## As suas tarefas
A – Enumere os sete princípios do HACCP apresentados no texto sobre o sistema HACCP, usando o título que o texto dá a cada um.
B – Transcreva do texto sobre o sistema HACCP o excerto que começa em "- A determinação" e vai até "e a rastreabilidade.", inclusive.

## Texto fornecido

= = = =

O que é o sistema HACCP e para que serve na segurança alimentar
O HACCP (Hazard Analysis and Critical Control Points) é um sistema preventivo utilizado para identificar perigos potenciais (biológicos, químicos e físicos, bem como alergénios e riscos radioativos) que podem afetar os alimentos e estabelecer medidas de controlo para prevenir, eliminar ou reduzir esses perigos a níveis aceitáveis. Ao contrário das abordagens tradicionais baseadas na inspeção do produto final, o HACCP atua sobre o processo. A sua lógica é antecipatória: analisa cada etapa da produção, desde a receção das matérias-primas até à distribuição, identificando onde podem surgir riscos e como devem ser geridos. Este sistema é obrigatório para as empresas alimentares na União Europeia e constitui a base de normas internacionais como IFS, BRCGS ou FSSC 22000.Definição do plano HACCP
Enquanto o HACCP se refere ao sistema metodológico, o plano HACCP é o documento operacional que define como esse sistema é aplicado numa empresa ou processo específico. O plano HACCP inclui:- A identificação dos perigos associados ao produto e ao processo.
- A determinação dos pontos críticos de controlo (PCC).
- Os limites críticos estabelecidos.
- Os sistemas de monitorização e controlo.
- As ações corretivas.
- Os procedimentos de verificação.
- O sistema de documentação e registos.
HACCP e plano de segurança alimentar: são a mesma coisa?
Embora partilhem a mesma base metodológica, existem diferenças relevantes:- Um plano HACCP centra-se especificamente na identificação e no controlo de perigos através dos sete princípios.
- Um plano de segurança alimentar tem um alcance mais amplo e integra, para além do estudo HACCP, outros programas como os programas de pré-requisitos de higiene (PRPs), a gestão de fornecedores, os planos de defesa alimentar (*food defense*) e a rastreabilidade.
Quais são os 7 princípios do HACCP?
O sistema HACCP baseia-se em sete princípios internacionalmente reconhecidos, definidos pela FAO/OMS (Codex Alimentarius), que constituem a base para garantir a segurança alimentar. Estes princípios estruturam a análise de perigos e a implementação do plano.1. Realizar uma análise de perigos
Identificar todos os perigos potenciais (biológicos, químicos e físicos, bem como possíveis alergénios e riscos radioativos) associados a cada etapa do processo produtivo.2. Determinar os pontos críticos de controlo (PCC)
Definir em que etapas do processo é essencial aplicar controlo para prevenir ou eliminar um perigo ou reduzi-lo a um nível aceitável.3. Estabelecer limites críticos
Definir valores mensuráveis (temperatura, tempo, pH, atividade da água, etc.) que diferenciem uma situação segura de uma situação insegura.4. Estabelecer um sistema de monitorização
Definir como os PCC serão monitorizados, com que frequência e quem será responsável.5. Estabelecer ações corretivas
Determinar quais as medidas a adotar quando um PCC não está sob controlo.6. Estabelecer procedimentos de verificação
Confirmar que o sistema funciona eficazmente através de auditorias, análises laboratoriais, revisões documentais ou validações técnicas.7. Estabelecer um sistema de documentação e registos
Manter evidências objetivas que demonstrem a correta aplicação do plano e facilitem a rastreabilidade e as auditorias.Conclusão
O sistema HACCP não é um documento estático, mas uma ferramenta dinâmica de gestão do risco. A sua correta implementação permite às empresas alimentares antecipar incidentes, reduzir não conformidades e reforçar a confiança de clientes e autoridades. Num contexto de maior pressão regulamentar, surgimento de riscos emergentes e exigências crescentes do mercado, dispor de um plano HACCP bem concebido, validado e atualizado não só garante o cumprimento regulamentar, como também se torna uma vantagem competitiva estratégica.

= = = =

## Dados para revisão
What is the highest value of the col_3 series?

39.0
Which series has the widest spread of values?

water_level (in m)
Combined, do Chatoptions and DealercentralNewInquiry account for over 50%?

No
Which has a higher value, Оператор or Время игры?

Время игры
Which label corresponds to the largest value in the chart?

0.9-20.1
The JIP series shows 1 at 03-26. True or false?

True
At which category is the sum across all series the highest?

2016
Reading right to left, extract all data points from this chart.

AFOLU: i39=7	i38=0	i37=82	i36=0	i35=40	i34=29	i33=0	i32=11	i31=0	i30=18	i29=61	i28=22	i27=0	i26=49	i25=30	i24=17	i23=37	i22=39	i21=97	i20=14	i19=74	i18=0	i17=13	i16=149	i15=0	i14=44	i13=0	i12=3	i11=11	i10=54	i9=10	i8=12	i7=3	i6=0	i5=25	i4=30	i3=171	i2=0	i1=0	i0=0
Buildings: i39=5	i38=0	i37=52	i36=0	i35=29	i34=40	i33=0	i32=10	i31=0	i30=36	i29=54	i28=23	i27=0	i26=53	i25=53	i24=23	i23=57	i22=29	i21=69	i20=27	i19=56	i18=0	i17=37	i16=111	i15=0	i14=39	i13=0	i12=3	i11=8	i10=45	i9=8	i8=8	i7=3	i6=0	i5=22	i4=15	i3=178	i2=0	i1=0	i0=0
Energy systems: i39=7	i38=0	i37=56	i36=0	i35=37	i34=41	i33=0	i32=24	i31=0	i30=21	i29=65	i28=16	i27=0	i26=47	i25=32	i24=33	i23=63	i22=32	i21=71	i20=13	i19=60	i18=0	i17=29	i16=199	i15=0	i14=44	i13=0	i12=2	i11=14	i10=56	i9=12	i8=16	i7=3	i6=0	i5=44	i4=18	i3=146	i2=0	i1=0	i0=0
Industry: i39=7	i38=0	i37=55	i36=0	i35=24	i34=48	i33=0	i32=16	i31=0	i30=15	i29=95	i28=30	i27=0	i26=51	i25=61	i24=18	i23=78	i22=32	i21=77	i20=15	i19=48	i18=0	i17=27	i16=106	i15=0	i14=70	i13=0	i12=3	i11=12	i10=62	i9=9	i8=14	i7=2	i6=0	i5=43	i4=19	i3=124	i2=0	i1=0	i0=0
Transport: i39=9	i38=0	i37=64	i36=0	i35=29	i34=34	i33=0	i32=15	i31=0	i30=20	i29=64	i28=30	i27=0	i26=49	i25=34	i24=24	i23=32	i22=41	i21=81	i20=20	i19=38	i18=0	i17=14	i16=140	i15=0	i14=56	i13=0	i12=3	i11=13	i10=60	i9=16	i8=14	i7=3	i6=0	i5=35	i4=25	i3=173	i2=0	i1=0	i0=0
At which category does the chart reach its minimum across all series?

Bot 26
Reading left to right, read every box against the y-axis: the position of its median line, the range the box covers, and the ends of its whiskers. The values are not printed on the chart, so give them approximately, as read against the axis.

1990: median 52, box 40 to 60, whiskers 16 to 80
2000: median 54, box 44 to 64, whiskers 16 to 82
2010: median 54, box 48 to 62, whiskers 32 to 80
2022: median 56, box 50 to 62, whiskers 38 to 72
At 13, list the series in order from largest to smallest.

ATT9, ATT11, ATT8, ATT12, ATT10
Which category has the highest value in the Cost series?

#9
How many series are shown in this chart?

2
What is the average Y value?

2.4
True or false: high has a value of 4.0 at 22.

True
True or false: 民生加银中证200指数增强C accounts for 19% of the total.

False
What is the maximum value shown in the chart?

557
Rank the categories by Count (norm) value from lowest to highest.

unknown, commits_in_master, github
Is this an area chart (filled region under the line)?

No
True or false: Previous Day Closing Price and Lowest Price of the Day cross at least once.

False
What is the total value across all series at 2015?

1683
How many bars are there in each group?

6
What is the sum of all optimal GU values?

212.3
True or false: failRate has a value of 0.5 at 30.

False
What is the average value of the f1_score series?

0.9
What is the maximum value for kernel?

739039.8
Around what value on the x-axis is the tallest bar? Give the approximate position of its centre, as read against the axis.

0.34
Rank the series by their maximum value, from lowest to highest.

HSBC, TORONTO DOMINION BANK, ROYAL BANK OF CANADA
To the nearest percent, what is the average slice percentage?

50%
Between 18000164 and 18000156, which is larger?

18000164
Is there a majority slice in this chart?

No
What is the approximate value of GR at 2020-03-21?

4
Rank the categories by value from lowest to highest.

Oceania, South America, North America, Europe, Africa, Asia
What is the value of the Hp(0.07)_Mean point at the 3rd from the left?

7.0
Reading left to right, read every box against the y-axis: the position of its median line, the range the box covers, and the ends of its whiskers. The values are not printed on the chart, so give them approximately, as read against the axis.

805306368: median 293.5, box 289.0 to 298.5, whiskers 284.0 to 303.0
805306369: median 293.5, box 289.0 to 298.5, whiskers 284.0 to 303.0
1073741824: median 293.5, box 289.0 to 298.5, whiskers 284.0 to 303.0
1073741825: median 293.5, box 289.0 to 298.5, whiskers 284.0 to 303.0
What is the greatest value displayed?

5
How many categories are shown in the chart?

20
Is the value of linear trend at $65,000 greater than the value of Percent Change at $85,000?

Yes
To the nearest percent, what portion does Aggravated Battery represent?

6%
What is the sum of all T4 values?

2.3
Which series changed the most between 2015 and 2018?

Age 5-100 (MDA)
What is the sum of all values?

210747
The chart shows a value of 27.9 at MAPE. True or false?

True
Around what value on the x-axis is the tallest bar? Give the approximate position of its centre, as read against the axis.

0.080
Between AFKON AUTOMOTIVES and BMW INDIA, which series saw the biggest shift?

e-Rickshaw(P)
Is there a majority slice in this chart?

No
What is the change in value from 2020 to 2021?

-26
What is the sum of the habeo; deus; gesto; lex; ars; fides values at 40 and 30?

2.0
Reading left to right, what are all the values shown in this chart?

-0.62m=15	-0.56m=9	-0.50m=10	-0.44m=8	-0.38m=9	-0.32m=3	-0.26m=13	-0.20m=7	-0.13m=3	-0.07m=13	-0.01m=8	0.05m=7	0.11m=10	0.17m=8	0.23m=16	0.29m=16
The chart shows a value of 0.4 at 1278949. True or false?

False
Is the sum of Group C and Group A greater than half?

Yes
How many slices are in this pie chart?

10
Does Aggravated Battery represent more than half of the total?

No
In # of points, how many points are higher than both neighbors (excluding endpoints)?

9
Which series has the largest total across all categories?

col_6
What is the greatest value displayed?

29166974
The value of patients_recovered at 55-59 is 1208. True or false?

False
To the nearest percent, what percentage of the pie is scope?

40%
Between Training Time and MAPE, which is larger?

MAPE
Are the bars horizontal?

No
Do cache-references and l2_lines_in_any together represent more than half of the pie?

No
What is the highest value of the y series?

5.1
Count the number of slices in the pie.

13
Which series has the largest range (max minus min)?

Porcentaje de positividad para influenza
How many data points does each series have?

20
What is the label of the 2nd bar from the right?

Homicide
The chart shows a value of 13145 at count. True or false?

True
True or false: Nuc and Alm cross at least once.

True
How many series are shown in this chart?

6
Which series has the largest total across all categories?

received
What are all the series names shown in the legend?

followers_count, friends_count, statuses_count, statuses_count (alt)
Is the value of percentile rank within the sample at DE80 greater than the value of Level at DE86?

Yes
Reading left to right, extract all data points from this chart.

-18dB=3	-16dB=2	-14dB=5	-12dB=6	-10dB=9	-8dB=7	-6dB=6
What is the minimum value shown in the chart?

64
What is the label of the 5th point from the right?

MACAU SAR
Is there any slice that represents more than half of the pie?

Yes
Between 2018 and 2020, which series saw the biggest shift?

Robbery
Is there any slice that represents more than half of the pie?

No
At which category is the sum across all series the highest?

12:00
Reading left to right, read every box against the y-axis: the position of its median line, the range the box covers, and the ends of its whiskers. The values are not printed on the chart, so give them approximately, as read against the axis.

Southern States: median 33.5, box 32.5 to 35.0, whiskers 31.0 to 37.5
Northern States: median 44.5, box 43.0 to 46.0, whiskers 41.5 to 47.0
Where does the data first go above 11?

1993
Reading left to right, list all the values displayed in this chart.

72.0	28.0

= = = =

## Respostas por ponto
A –
1. Realizar uma análise de perigos
2. Determinar os pontos críticos de controlo (PCC)
3. Estabelecer limites críticos
4. Estabelecer um sistema de monitorização
5. Estabelecer ações corretivas
6. Estabelecer procedimentos de verificação
7. Estabelecer um sistema de documentação e registos

B –
- A determinação dos pontos críticos de controlo (PCC).
- Os limites críticos estabelecidos.
- Os sistemas de monitorização e controlo.
- As ações corretivas.
- Os procedimentos de verificação.
- O sistema de documentação e registos.
HACCP e plano de segurança alimentar: são a mesma coisa?
Embora partilhem a mesma base metodológica, existem diferenças relevantes:- Um plano HACCP centra-se especificamente na identificação e no controlo de perigos através dos sete princípios.
- Um plano de segurança alimentar tem um alcance mais amplo e integra, para além do estudo HACCP, outros programas como os programas de pré-requisitos de higiene (PRPs), a gestão de fornecedores, os planos de defesa alimentar (*food defense*) e a rastreabilidade.